◆ 提取文本
● ● ● ● ●
RT,在Hive中,使用了Group By后,是无法再sort,再取Top K的,我们可以用UDF + distributed by + sort by 实现这个功能。
参考自:EXTRACT TOP N RECORDS IN EACH GROUP IN HADOOP/HIVE
Assume you have a table with three columns: user, category and value. For each user, you want to select top N categories. To achieve this in hive, you can use the following query:
add jar Rank.jar; create temporary function rank as 'com.example.hive.udf.Rank'; SELECT * FROM ( SELECT *, rank(user) as row_number FROM ( SELECT user, category, value FROM $compTable WHERE user is NOT NULL AND AND ctr > 0 DISTRIBUTE BY user SORT BY user, value desc ) A ) B WHERE row_number < 5 ORDER BY user, row_number
备注1:这里使用了distribute by 替代 order by,因为后者需要写UDAF。而Sort by user后,相同的user连续在了一起,可以用这个特性,在UDF中,等价的实现Group By功能:-)
备注2:注意,这里要双层SELECT,才能选 row_number < 5
In the above query, I am using a custom rank function. The overall approach is as follows:
- divide the data by user (distribute by user)
- Sort each group by user and value (sort by user, value desc)
- Within each group, assign rank order to each record. This is achieved by custom rank function. The rank function keeps track of last user key and simply increments the counter. As soon as it sees a new user, it reset counter to zero. Since the data is already sorted by user and is in descending order of value, we know for sure that all records related to a single user will be sent to the same node and they will be grouped together and also sorted by value.
- Pick top 5 categories (where rank < 5). Note since our index starts with 0, we only need to categories from 0 to 4.
Below is the custom rank function:
package com.example.hive.udf; import org.apache.hadoop.hive.ql.exec.UDF; public final class Rank extends UDF{ private int counter; private String last_key; public int evaluate(final String key){ if ( !key.equalsIgnoreCase(this.last_key) ) { this.counter = 0; this.last_key = key; } return this.counter++; } }
● ● ● ● ●
◆ 数据区
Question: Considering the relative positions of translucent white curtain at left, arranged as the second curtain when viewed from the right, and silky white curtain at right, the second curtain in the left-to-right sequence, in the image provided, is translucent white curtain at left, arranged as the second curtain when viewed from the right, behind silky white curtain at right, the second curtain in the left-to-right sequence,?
● ● ● ● ●
◆ 你的任务
1. 请将关于 Hive 分组取 Top N 的文本中从“- Within each”到“from 0 to 4.”的部分逐字抄录下来。
2. 关于 Hive 分组取 Top N 的文本中假设的那张表有哪几列？请全部列出。

◆ 各题答案
1.
- Within each group, assign rank order to each record. This is achieved by custom rank function. The rank function keeps track of last user key and simply increments the counter. As soon as it sees a new user, it reset counter to zero. Since the data is already sorted by user and is in descending order of value, we know for sure that all records related to a single user will be sent to the same node and they will be grouped together and also sorted by value.
- Pick top 5 categories (where rank < 5). Note since our index starts with 0, we only need to categories from 0 to 4.

2. user、category、value